• **EXCERPTED PASSAGE**
Here’s a demographic fact: old Boomers fell for the “zero population growth” rhetoric promoted by the mainstream media and churches in the 1960s and 1970s. This means there are not enough Gen Xers to fill the shoes left by retiring and dying Boomers. And, as we all know, Millennials, thanks to their debt loads and a lagging economy early in their adult lives, are behind the typical timeline for home ownership, let alone business ownership. This leaves empty storefronts, and areas lacking in services and products.

So if you are reading this, and have squirreled away a bunch of cash (or were planning to buy a $10,000 generator for  “just in case”), then why not consider putting some of it to another good use. Keep what you need for the most common emergencies, then get to work on building something that — no matter what happens — has created a strong, prepper-friendly addition to your personal lives, to the next generation and to your community.


  1. Good thoughts here. My 1st reaction is wondering how fast the market changes how business is run.

    The internet has caused massive damage to Mom and Pop brick shops. The intenet allows the user to access materials from far away. Vs. the local store which stocks the item to be sold. If the local orders from same company, they mark it up. So the shopper eliminates the middle person, saving them the cost. Even the mighty beast Wal-Mart is facing stiff competition from internet selling companies and they are facing ruin as well.

    It will take a cataclysmic event to make shopping only a local event. So for this to work and make enough profit, timing will have be accurate. Even indoor flea markets have a tough time of it. One of those open air covered warehouse type of structures will be a gold mine in the future, allowing many vendors to gather so that nearby citizens can come for barter.

    Thank you again for beginning this discussion – I look forward to the feedback and thoughts. I do agree that too much ‘green backs’ can be a bad thing. Tangibles are needed too.

  2. Most small businesses fail, a simple fact. Also like many countries, America has recessions. Right now America is due for another recession. During a recession more businesses fail than the normal amount. Seems to be a poor choice for an investment right now to me.

  3. I had to read this twice. So the premise is be prepared by “investing” in a business because more than likely you won’t use your preps? So I buy insurance but don’t file claims so I should stop buying insurance and instead invest in an insurance company?

    I started up my own prepper related small business about a decade ago. It was very profitable from the get go due to the unique business model. I was still working a full time job and once they realized I was about to jump ship they offered me a promotion and a raise that I could not refuse. I quickly sold off all the inventory I had. It was a great experience. I know several folks who own small businesses including my wife’s family. The Internet and just in time delivery is are impacting their business. So just because a “mom and pop” business has been “profitable” over the course of their lifetime doesn’t mean that it will remain profitable in an ever quickly changing business environment.

    As far as a private school being a sound prepper investment I would have to ask for some proof. How did these schools fare during the Obama depression? Did enrollment go up or down or stay the same? If enrollment went down is it truely a “prepper” investment? I would expect a true “prepper” business to have increased demand hence profits when a disaster or emergency strikes not less.

• **RECORD EXTRACTS**
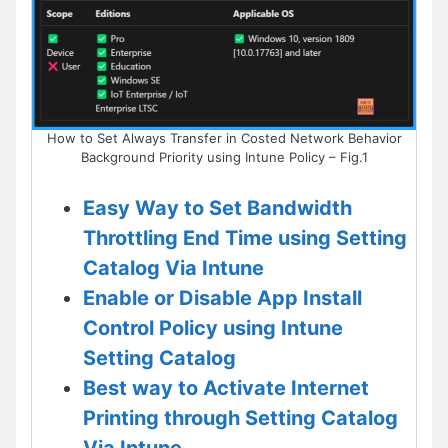
How to Set Always Transfer in Costed Network Behavior
Background Priority using Intune Policy – Fig.1
Easy Way to Set Bandwidth
Throttling End Time using Setting
Catalog Via Intune
Enable or Disable App Install
Control Policy using Intune
Setting Catalog
Best way to Activate Internet
Printing through Setting Catalog
Via Intune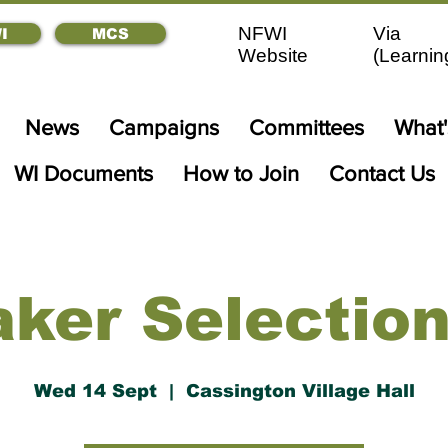
NFWI
Via
I
MCS
Website
(
Learnin
News
Campaigns
Committees
What
WI Documents
How to Join
Contact Us
ker Selectio
Wed 14 Sept
  |  
Cassington Village Hall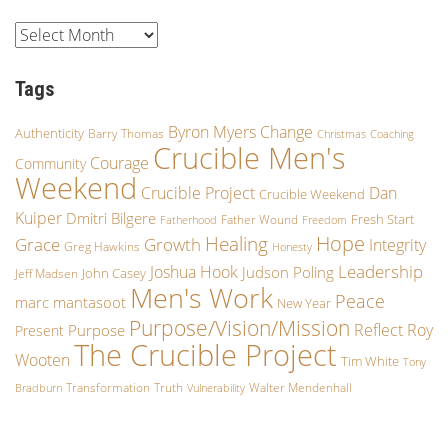
Tags
Byron Myers
Change
Authenticity
Barry Thomas
Christmas
Coaching
Crucible Men's
Courage
Community
Weekend
Crucible Project
Dan
Crucible Weekend
Kuiper
Dmitri Bilgere
Fresh Start
Father Wound
Fatherhood
Freedom
Hope
Healing
Growth
Grace
Integrity
Greg Hawkins
Honesty
Leadership
Joshua Hook
Judson Poling
John Casey
Jeff Madsen
Men's Work
Peace
marc mantasoot
New Year
Purpose/Vision/Mission
Reflect
Roy
Purpose
Present
The Crucible Project
Wooten
Tim White
Tony
Transformation
Truth
Walter Mendenhall
Bradburn
Vulnerability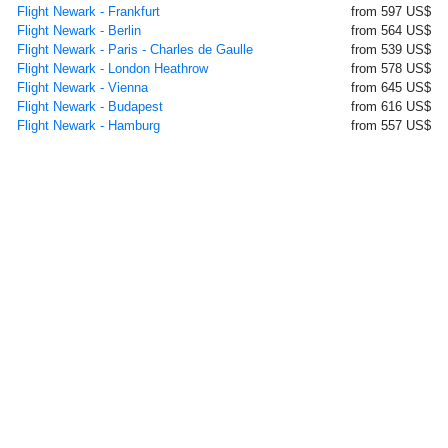
Flight Newark - Frankfurt
from 597 US$
Flight Newark - Berlin
from 564 US$
Flight Newark - Paris - Charles de Gaulle
from 539 US$
Flight Newark - London Heathrow
from 578 US$
Flight Newark - Vienna
from 645 US$
Flight Newark - Budapest
from 616 US$
Flight Newark - Hamburg
from 557 US$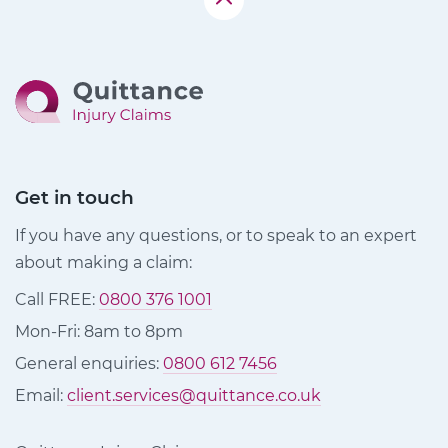
Get in touch
If you have any questions, or to speak to an expert
about making a claim:
Call FREE:
0800 376 1001
Mon-Fri: 8am to 8pm
General enquiries:
0800 612 7456
Email:
client.services@quittance.co.uk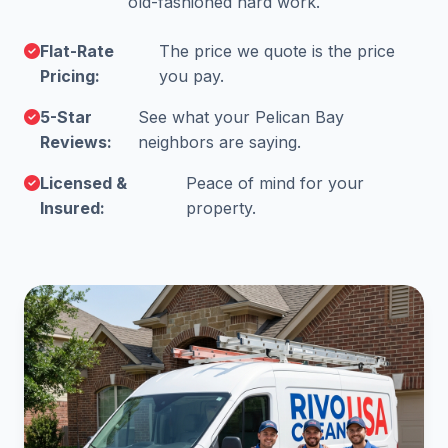
old-fashioned hard work.
Flat-Rate
The price we quote is the price
Pricing:
you pay.
5-Star
See what your Pelican Bay
Reviews:
neighbors are saying.
Licensed &
Peace of mind for your
Insured:
property.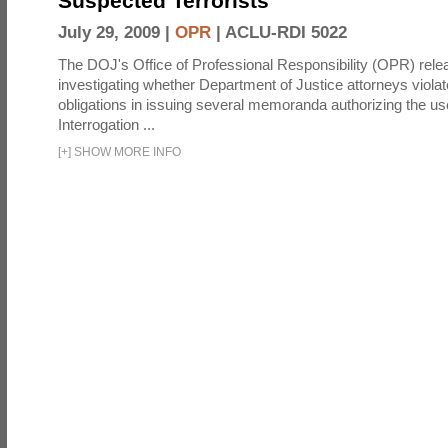
Suspected Terrorists
July 29, 2009 |
OPR
|
ACLU-RDI 5022
The DOJ's Office of Professional Responsibility (OPR) relea
investigating whether Department of Justice attorneys violate
obligations in issuing several memoranda authorizing the u
Interrogation ...
[
+
]
SHOW MORE INFO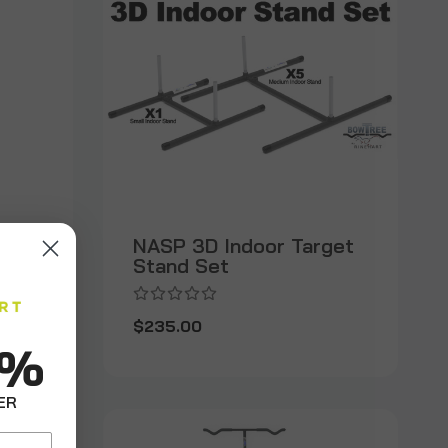
NASP 3D Indoor Target
Stand Set
$235.00
0%
ER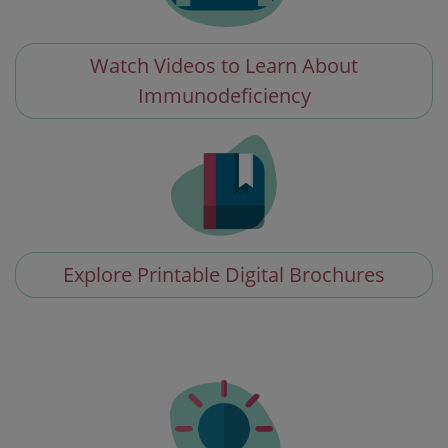
Watch Videos to Learn About
Immunodeficiency
Explore Printable Digital Brochures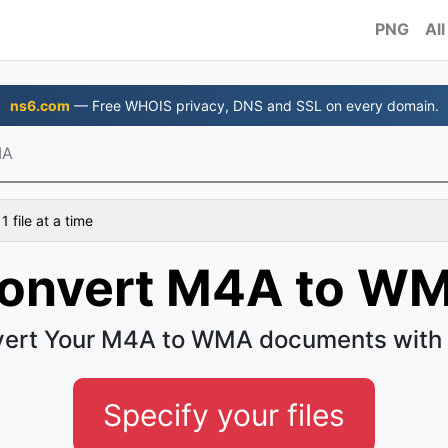
PNG
All
ns6.com
— Free WHOIS privacy, DNS and SSL on every domain.
MA
 file at a time
onvert M4A to W
ert Your M4A to WMA documents with
Specify your files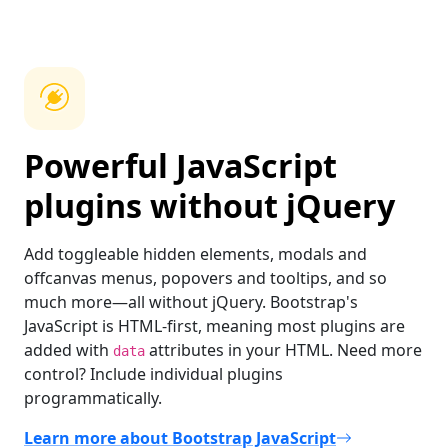
Powerful JavaScript
plugins without jQuery
Add toggleable hidden elements, modals and
offcanvas menus, popovers and tooltips, and so
much more—all without jQuery. Bootstrap's
JavaScript is HTML-first, meaning most plugins are
added with
attributes in your HTML. Need more
data
control? Include individual plugins
programmatically.
Learn more about Bootstrap JavaScript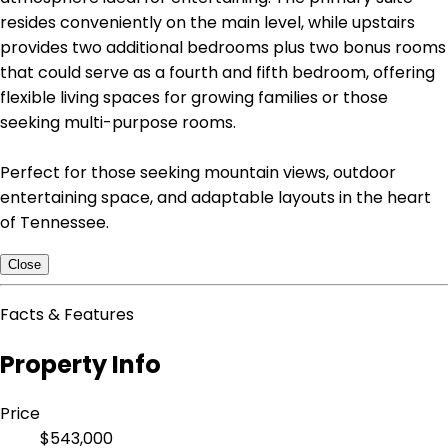
resides conveniently on the main level, while upstairs
provides two additional bedrooms plus two bonus rooms
that could serve as a fourth and fifth bedroom, offering
flexible living spaces for growing families or those
seeking multi-purpose rooms.
Perfect for those seeking mountain views, outdoor
entertaining space, and adaptable layouts in the heart
of Tennessee.
Close
Facts & Features
Property Info
Price
$543,000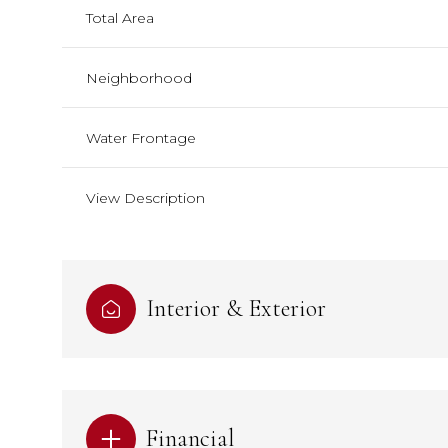
Total Area
Neighborhood
Water Frontage
View Description
Interior & Exterior
Financial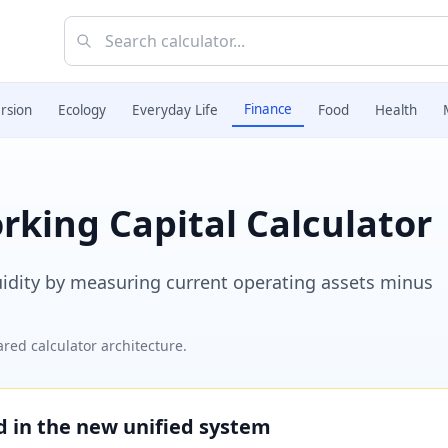
Finance
rsion
Ecology
Everyday Life
Food
Health
king Capital Calculator
uidity by measuring current operating assets minus
red calculator architecture.
ed in the new unified system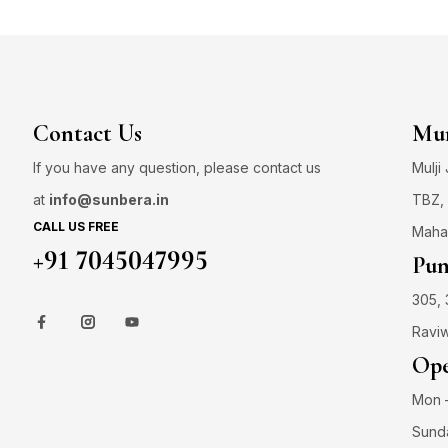
Contact Us
Mum
If you have any question, please contact us
Mulji
at
info@sunbera.in
TBZ, 
CALL US FREE
Maha
+91 7045047995
Pun
305, 
Raviw
Ope
Mon –
Sund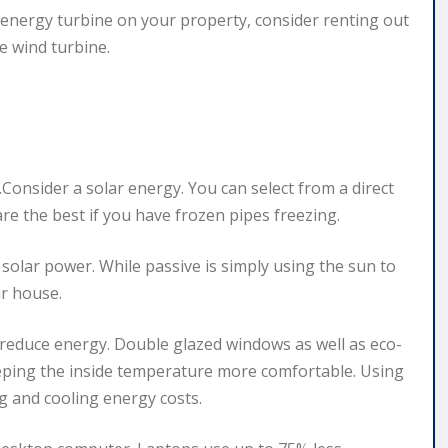
an energy turbine on your property, consider renting out
e wind turbine.
Consider a solar energy. You can select from a direct
are the best if you have frozen pipes freezing.
solar power. While passive is simply using the sun to
ur house.
 reduce energy. Double glazed windows as well as eco-
eeping the inside temperature more comfortable. Using
g and cooling energy costs.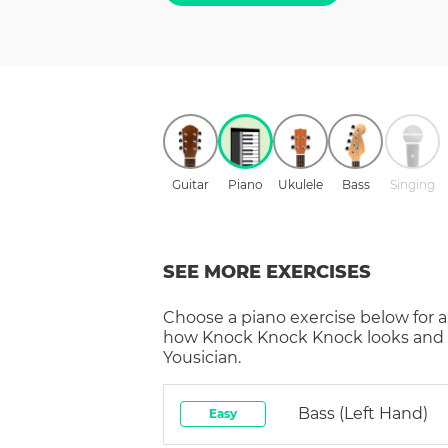
Guitar
Piano
Ukulele
Bass
Singing
SEE MORE EXERCISES
Choose a
piano
exercise below for a
how
Knock Knock Knock
looks and
Yousician.
Bass (left Hand)
Easy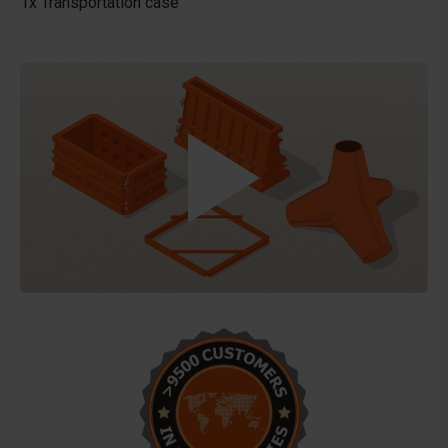
1x Transportation case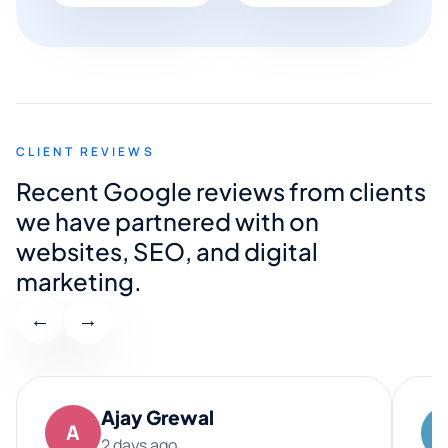
CLIENT REVIEWS
Recent Google reviews from clients
we have partnered with on
websites, SEO, and digital
marketing.
←
→
Ajay Grewal
A
2 days ago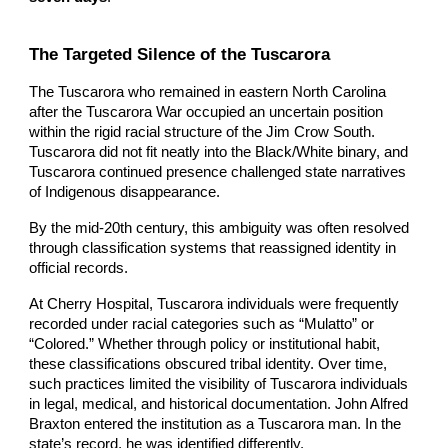
The Targeted Silence of the Tuscarora
The Tuscarora who remained in eastern North Carolina
after the Tuscarora War occupied an uncertain position
within the rigid racial structure of the Jim Crow South.
Tuscarora did not fit neatly into the Black/White binary, and
Tuscarora continued presence challenged state narratives
of Indigenous disappearance.
By the mid-20th century, this ambiguity was often resolved
through classification systems that reassigned identity in
official records.
At Cherry Hospital, Tuscarora individuals were frequently
recorded under racial categories such as “Mulatto” or
“Colored.” Whether through policy or institutional habit,
these classifications obscured tribal identity. Over time,
such practices limited the visibility of Tuscarora individuals
in legal, medical, and historical documentation. John Alfred
Braxton entered the institution as a Tuscarora man. In the
state’s record, he was identified differently.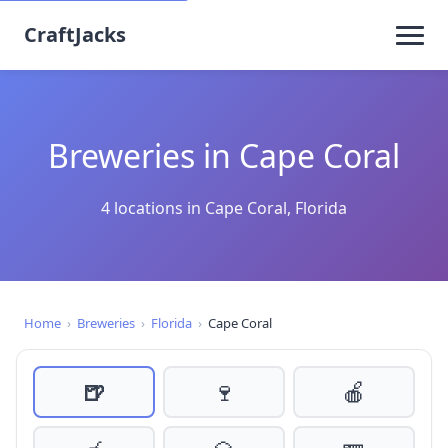
CraftJacks
Breweries in Cape Coral
4 locations in Cape Coral, Florida
Home
›
Breweries
›
Florida
›
Cape Coral
🍺
🍷
🍎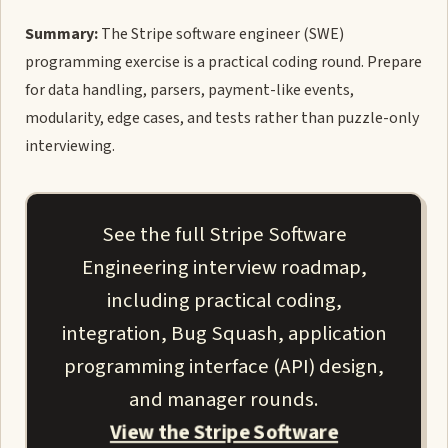
Summary:
The Stripe software engineer (SWE)
programming exercise is a practical coding round. Prepare
for data handling, parsers, payment-like events,
modularity, edge cases, and tests rather than puzzle-only
interviewing.
See the full Stripe Software
Engineering interview roadmap,
including practical coding,
integration, Bug Squash, application
programming interface (API) design,
and manager rounds.
View the Stripe Software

• **TASK SET**
• 1. Quote the passage on prepper business investment word for word, starting with the words containing "I started up" and ending with "changing business environment.".
• 2. Extend the passage on prepper business investment past its last sentence.
The material placed with this passage was drawn from a separate source.

• **RESPONSES TO THE EXERCISE**
• 1.
I started up my own prepper related small business about a decade ago. It was very profitable from the get go due to the unique business model. I was still working a full time job and once they realized I was about to jump ship they offered me a promotion and a raise that I could not refuse. I quickly sold off all the inventory I had. It was a great experience. I know several folks who own small businesses including my wife’s family. The Internet and just in time delivery is are impacting their business. So just because a “mom and pop” business has been “profitable” over the course of their lifetime doesn’t mean that it will remain profitable in an ever quickly changing business environment.

• 2.
    One other issue I have is with something the author pointed out about Millennials and debt load. So will the debt laden Millennials, whose children will be the ones attending the private schools be able to afford private schools for their kids?

    Also if you are “destroying” preps you are prepping wrong. And I will answer the question about all the “material” goods I have purchased over the years- if nothing else they are a hedge against inflation. I have [500-round] bricks of 22 LR with $7.99 price tags on them. A few short years ago I could have sold 100 rounds for that price. Hardware is also another area where I have saved money. I have sets of utility hinges with 59 cent price tags on them. To replace them cost me over $2.

    I don’t doubt the value of the education offered by the private schools but I do doubt their value as a “prepping investment”.

    As for other business my friend who has been trying to sell his gun shop for the last few years has pretty much stopped looking for a buyer. His kids want nothing to do with it. Most people can’t buy it since banks view it as a bad investment given the political climate. The paperwork and rule changes are also ever-challenging. Oh and once again let’s look at the millennial generation. Fix something? no just buy a new one since it will give me instant gratification.

    As for quilting I have to laugh. I live by an Amish enclave and just about every yard has a sign advertising quilting services and quilts for sale. That market is kinda saturated around here.

    1. Just to clarify, the point was not that you shouldn’t prep, or that helping establish a school or buying a business was the strongest “investment.” It was that those types of investments do, indeed, have an important and vital use in communities where preppers live, and should be seriously considered. It does, however, take a positive attitude and long-term commitment to the community rather than just self.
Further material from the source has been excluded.